In 10 years we doubled the number of Arab students in universities, and invested billions of shekels in developing infrastructure in Arab towns.
Need we do more? Of course. But this cannot be dismissed as a “failure to invest”.
On the political level, Sir Mick laments that for many Israelis, MKs on the Joint Arab List are “considered governmentally trayf”.
The MKs he refers to, proudly tout their support for Palestinian attacks on our soldiers, they openly campaign against Zionism and the rights of Jews in Israel.
They support those who erase our heritage in this land, and befriend our enemies both here and abroad. When a political party in the UK had a leader who voiced such opinions, the community argued against his legitimacy. I see no difference here.
Fourth, and I think most offensively, Sir Mick says Israel is betraying the values of Diaspora Jewry. Is there a need for greater understanding and better communication between Israel and the Diaspora? Yes. But simply because he doesn’t support the current leadership of Israel, does not mean we are abandoning any key values.

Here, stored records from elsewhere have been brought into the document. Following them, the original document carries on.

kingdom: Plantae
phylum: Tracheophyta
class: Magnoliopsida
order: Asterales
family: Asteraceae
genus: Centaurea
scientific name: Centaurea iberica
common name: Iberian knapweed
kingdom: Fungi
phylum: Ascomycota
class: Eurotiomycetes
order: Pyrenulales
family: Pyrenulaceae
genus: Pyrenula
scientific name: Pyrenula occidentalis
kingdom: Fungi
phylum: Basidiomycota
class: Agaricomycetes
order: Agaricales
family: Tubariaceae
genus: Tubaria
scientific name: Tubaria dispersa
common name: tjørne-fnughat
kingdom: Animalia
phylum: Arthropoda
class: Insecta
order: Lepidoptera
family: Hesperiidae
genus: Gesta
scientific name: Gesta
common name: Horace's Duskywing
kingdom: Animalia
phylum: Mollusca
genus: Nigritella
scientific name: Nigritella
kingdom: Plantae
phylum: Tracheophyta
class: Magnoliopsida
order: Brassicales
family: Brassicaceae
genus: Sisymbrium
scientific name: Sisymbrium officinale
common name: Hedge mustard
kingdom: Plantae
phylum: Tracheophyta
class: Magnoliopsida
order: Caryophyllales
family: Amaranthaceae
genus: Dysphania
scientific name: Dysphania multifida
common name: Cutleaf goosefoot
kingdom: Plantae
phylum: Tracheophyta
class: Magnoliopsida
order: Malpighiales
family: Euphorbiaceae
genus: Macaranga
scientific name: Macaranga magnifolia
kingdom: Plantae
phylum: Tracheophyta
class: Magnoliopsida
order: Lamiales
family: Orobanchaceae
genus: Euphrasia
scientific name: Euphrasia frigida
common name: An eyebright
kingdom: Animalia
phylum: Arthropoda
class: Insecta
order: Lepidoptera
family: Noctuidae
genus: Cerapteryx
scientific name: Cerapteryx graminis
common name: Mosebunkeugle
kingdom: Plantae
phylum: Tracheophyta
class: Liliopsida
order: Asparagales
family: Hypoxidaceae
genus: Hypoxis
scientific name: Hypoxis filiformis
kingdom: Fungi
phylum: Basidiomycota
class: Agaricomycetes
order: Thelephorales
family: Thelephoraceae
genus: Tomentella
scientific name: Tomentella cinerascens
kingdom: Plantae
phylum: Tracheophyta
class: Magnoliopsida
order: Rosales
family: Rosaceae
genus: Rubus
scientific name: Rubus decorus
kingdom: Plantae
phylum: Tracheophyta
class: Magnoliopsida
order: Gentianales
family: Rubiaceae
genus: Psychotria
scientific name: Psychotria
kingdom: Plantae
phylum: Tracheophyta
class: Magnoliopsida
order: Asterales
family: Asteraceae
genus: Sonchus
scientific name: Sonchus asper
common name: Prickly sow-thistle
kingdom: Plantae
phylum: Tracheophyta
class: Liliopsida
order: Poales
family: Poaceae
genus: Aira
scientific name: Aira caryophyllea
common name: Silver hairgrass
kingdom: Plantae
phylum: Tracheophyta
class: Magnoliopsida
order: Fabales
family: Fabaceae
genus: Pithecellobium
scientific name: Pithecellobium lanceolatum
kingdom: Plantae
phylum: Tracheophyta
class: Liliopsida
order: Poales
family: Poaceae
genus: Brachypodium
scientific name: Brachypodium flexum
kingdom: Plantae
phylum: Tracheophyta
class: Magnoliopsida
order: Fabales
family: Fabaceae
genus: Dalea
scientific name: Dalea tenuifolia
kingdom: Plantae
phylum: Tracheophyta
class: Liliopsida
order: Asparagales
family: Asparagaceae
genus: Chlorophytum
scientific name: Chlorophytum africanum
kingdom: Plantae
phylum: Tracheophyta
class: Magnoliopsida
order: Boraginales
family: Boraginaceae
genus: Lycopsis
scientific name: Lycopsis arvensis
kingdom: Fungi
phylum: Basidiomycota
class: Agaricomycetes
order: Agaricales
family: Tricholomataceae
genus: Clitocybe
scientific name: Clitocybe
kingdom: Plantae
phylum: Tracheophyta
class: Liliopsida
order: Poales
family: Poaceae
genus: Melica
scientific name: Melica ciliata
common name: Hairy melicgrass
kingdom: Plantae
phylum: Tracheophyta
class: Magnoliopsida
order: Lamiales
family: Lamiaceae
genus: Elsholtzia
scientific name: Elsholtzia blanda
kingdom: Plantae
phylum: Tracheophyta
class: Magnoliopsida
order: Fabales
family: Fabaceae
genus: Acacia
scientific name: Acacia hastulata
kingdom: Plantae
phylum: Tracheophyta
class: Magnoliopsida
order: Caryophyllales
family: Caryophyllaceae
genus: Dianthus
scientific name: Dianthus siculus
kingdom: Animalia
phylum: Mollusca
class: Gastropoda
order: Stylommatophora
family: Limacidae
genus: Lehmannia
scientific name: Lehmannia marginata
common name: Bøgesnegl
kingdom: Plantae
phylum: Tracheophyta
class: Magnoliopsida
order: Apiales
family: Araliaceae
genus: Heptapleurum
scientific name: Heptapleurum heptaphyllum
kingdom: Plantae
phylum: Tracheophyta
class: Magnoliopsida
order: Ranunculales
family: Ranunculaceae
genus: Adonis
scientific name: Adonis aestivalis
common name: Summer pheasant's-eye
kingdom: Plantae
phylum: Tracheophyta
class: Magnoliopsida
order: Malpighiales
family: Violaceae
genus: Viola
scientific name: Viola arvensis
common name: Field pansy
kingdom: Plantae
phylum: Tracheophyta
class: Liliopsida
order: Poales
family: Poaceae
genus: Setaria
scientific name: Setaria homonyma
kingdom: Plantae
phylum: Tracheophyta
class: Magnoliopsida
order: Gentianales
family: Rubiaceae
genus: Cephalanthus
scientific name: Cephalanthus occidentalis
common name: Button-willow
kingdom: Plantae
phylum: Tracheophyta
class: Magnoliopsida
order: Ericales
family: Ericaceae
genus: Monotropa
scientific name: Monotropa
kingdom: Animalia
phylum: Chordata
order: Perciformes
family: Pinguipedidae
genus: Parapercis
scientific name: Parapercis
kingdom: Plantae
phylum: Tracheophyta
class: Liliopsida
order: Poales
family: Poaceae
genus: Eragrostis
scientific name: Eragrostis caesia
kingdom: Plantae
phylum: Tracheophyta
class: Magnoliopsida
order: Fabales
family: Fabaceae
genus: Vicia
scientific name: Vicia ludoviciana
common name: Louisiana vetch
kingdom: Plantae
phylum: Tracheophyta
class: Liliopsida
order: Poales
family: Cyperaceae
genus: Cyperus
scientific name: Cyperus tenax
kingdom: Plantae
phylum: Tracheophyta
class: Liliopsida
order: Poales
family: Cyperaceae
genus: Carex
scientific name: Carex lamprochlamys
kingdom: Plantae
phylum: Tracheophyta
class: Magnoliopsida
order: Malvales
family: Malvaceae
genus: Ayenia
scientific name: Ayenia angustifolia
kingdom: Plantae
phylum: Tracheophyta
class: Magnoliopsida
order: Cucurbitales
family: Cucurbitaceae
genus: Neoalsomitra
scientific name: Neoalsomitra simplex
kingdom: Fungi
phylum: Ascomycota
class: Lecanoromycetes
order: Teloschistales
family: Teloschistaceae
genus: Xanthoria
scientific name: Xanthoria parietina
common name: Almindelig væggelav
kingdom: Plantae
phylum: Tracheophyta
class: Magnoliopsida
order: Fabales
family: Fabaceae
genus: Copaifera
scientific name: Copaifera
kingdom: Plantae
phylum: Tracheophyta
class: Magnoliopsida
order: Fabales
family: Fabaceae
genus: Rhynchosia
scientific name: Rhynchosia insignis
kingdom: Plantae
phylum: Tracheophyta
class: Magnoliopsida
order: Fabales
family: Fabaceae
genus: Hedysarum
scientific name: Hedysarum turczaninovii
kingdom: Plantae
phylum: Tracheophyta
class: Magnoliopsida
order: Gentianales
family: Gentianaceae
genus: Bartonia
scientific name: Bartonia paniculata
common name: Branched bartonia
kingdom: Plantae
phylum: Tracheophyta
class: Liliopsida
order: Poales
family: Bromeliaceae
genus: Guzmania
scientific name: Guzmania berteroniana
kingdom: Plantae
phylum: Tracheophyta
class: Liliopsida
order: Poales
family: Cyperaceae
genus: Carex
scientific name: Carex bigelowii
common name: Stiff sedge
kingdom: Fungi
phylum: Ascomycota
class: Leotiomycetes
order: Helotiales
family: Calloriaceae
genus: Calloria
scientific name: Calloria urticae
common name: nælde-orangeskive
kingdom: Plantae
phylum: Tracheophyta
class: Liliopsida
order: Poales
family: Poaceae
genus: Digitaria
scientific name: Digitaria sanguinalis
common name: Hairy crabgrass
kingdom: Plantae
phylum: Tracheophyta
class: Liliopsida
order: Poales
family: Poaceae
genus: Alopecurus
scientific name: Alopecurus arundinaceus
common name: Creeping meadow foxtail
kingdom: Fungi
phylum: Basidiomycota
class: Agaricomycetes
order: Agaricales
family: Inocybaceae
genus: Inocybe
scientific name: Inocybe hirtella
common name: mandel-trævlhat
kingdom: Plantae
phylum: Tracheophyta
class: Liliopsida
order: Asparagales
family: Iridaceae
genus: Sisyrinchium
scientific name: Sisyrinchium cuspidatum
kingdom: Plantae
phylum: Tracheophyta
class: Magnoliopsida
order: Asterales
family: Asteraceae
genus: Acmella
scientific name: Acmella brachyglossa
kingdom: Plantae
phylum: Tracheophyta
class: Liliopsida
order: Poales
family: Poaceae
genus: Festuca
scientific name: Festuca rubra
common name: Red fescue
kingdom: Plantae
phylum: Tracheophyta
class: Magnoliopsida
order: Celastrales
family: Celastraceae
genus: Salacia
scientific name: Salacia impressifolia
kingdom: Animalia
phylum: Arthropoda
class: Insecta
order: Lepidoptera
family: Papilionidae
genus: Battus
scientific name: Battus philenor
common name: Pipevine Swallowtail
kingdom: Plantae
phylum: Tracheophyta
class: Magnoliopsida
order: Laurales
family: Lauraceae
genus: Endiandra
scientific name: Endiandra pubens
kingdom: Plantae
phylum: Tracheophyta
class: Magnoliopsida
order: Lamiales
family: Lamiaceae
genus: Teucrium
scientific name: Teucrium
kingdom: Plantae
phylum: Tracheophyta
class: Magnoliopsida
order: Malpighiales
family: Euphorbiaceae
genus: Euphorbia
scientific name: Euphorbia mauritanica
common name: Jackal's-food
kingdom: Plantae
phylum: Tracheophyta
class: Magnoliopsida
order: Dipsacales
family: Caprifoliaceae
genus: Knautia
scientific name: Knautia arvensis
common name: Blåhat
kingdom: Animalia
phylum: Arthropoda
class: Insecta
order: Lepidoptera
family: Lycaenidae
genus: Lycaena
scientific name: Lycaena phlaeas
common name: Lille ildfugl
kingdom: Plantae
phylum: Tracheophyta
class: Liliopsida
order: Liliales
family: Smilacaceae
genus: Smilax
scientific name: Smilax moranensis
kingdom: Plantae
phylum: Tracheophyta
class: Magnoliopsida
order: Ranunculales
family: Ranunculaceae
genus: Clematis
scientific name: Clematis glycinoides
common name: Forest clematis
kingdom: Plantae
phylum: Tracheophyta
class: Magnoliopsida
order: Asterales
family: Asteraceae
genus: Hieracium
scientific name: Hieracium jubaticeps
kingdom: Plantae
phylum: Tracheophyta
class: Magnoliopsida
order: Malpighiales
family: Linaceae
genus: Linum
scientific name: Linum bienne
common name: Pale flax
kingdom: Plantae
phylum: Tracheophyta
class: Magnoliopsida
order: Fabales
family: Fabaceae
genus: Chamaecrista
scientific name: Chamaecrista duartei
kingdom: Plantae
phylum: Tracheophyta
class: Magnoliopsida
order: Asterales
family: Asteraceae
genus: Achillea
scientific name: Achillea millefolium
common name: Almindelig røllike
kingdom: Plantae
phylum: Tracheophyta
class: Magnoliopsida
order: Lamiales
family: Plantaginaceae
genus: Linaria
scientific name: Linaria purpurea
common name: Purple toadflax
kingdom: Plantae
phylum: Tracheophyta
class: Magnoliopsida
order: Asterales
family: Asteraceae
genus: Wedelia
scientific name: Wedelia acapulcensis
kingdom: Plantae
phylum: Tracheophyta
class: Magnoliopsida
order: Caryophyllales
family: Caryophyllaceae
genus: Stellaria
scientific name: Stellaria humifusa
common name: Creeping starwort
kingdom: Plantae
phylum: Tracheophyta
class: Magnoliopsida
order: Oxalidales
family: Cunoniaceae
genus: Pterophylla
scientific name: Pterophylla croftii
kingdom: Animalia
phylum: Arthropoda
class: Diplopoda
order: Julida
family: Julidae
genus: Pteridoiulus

We are making decisions according to the situation we face. I am sorry these are not the choices he would like us to make, but that does not mean “democracy is under threat”. Currently Israel is in a very deep internal battle about the separation of powers between the legislature and the judiciary.
It is a very harsh debate that has divided the country – but it is a debate in which both sides are seeking to uphold the values of democracy as they see them.
The UK, too, has been witness to harsh political divisions in recent years. This is not a sign of a democracy under threat.
Yet where Sir Mick makes his greatest error is in his assumption that Israel maintains a “keep your wallets open and mouths shut model of Israel-Diaspora relations”.
I am afraid this means he has not been listening. Over the last years, the Israeli Government has made its greatest investment yet in Diaspora communities.
We embarked on long-term projects to invest in education, in building understanding, and in assisting with the physical security of Jewish communities around the world.
Of course, there are many important causes in Israel that receive and rely on the generous support of many Jews in the Diaspora. We would not be able to succeed as we do without the support of Jewish communities.
But we have long recognised that there needs to be a new dialogue and relationship between the two.
We may not agree, we may not have the same political preferences, but don’t for a moment dismiss the choices we make as being antithetical to our shared age-old values. Now is not a time to throw your hands up and say, “I don’t get them”.
Now is the time to ensure we get each other. As one who cares deeply about this relationship, my door is always open.